With all of the ingenious technology and gadgets out there today, it can be easy to get carried away. The big brands, while constantly innovating, are still fixated on one goal—giving guests the best experience possible. “Our primary focus when delivering technology is making sure it also aligns with our strategic initiatives, including driving consistency in delivering an outstanding guest experience,” Cline says.
For example, a core piece of RLHC’s technology strategy involves finding ways to enhance the customer experience without unnecessary touch points for the guests. Enter the company’s Beacon program, which uses aggregate data about guests to intuit their needs during their stay. WiFi hotspots throughout the hotel can connect with a guest’s RLHC’s Hello Rewards app and relay information about that guest as he or she moves throughout the hotel. “Imagine, a Hello Rewards member walks up to the hotel’s coffee shop and the barista is automatically notified that this guest is named Sarah and Sarah enjoys lattes with almond milk. Sarah doesn’t need to relay that information, and it gives staff an opportunity to thank our rewards members for their loyalty. And, the guest doesn’t have to do a thing,” adds Marcello.

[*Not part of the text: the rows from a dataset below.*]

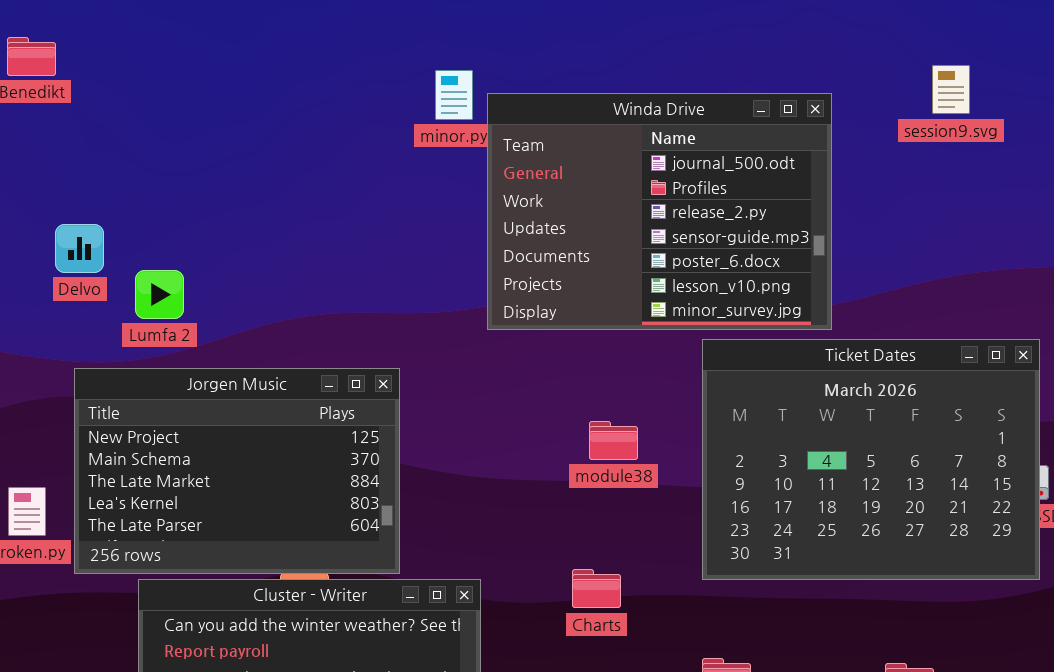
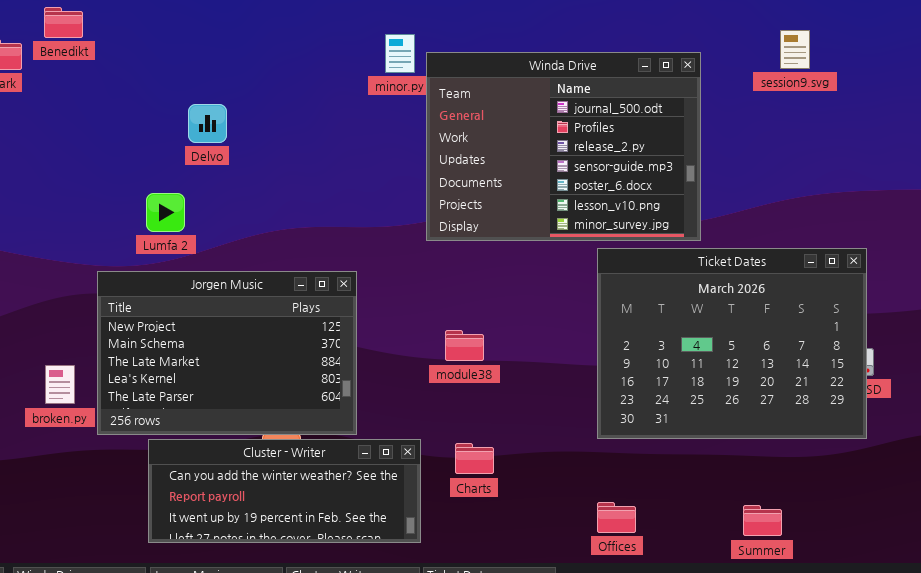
Delvo: [55,224,104,273] -> [188,104,227,143], moved
module38: [589,421,638,460] -> [445,330,484,361], moved
Charts: [572,569,621,608] -> [455,443,494,474], moved

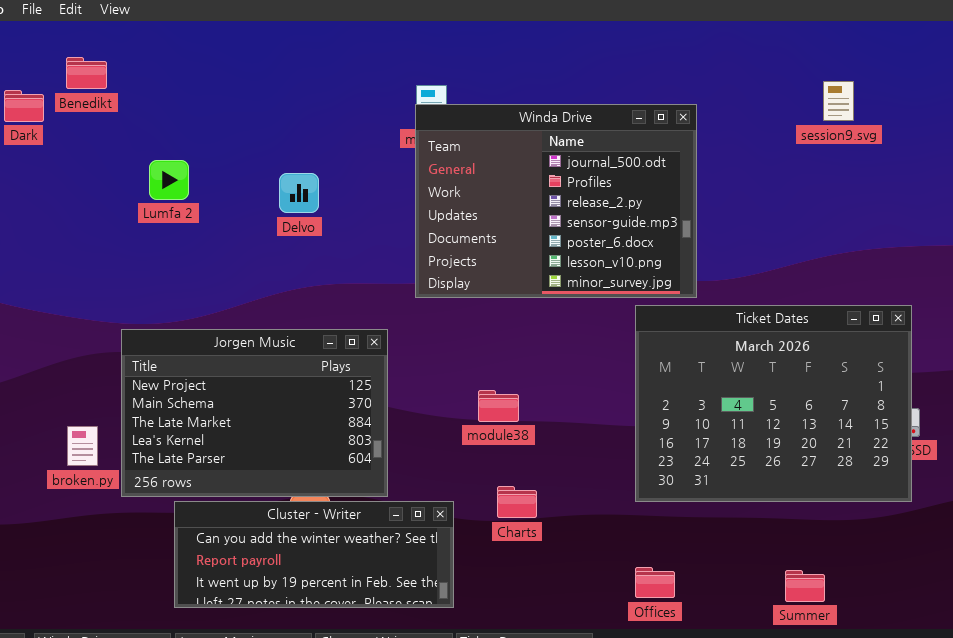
Winda Drive: [426,52,701,241] -> [415,104,697,298], moved
Delvo: [188,104,227,143] -> [279,173,319,213], moved
Lumfa 2: [146,193,185,232] -> [149,160,189,200], moved
Charts: [455,443,494,474] -> [497,486,537,518], moved

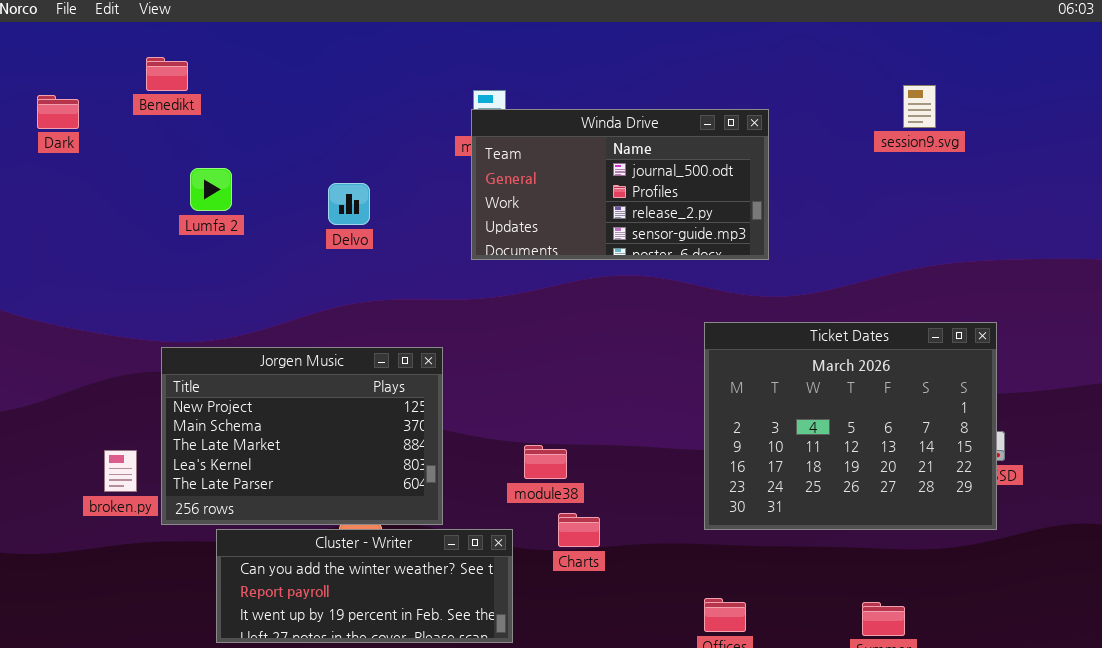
Benedikt: [66,57,107,89] -> [146,57,188,91], moved
Winda Drive: [415,104,697,298] -> [471,109,769,260], resized
module38: [478,390,519,422] -> [524,445,567,479], moved

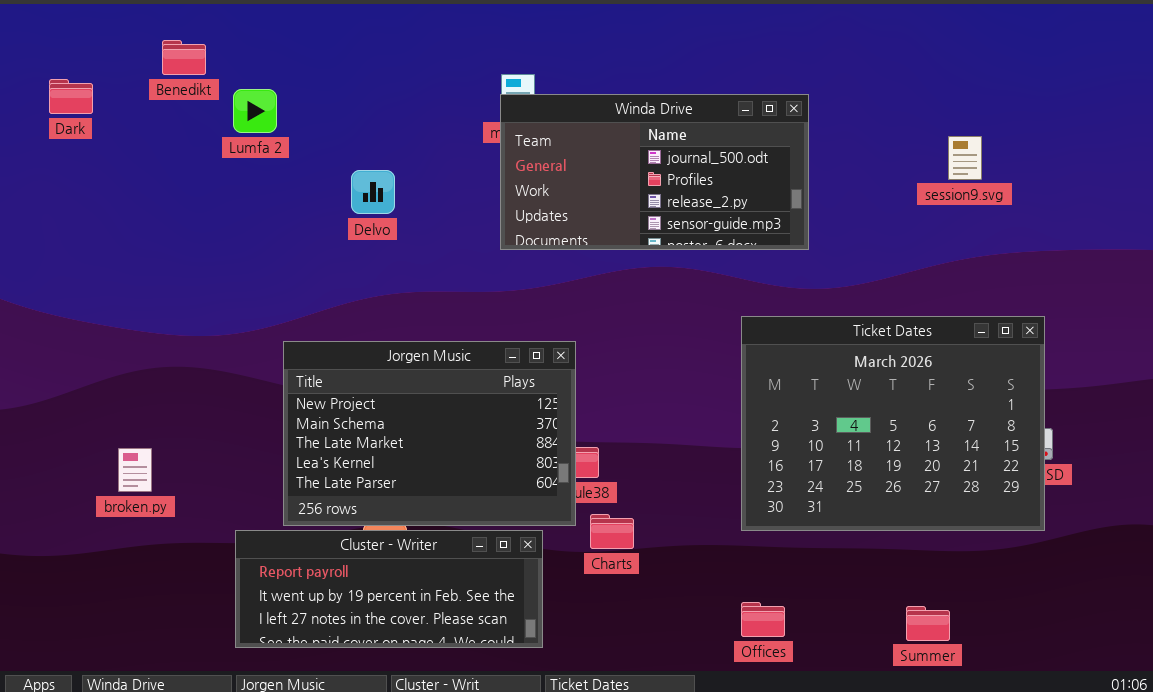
session9.svg: [903,85,936,128] -> [948,136,982,180], moved
Lumfa 2: [190,168,232,211] -> [233,89,277,133], moved
Jorgen Music: [161,347,443,525] -> [283,341,576,526], moved
Cluster - Writer: [216,529,513,643] -> [235,530,543,648], scrolled down 1 row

Big hotel brands are also using technology to improve guest reward programs. For example, La Quinta Returns members can redeem points via text messaging for everyday purchases like groceries. Cline says that by making the program—called Redeem Away—text message-based, it gave La Quinta another opportunity to interact with guests and engage them with their brand.
That interaction is key, because no matter how cool new technology may be, hotels are in the hospitality industry. Connecting with guests on a human level is integral to their overall satisfaction with their stay. If a front desk agent is using the best software on the market, but doesn’t make eye contact and smile at a guest as she’s checking in, what will the guest’s impression be?
As technology continues to advance, hotel companies must race to keep up with new innovations. “There’s one thing I can guarantee,” says Cline. “Things will never move any slower than they do today. The future will only move faster. We just have to be ready.”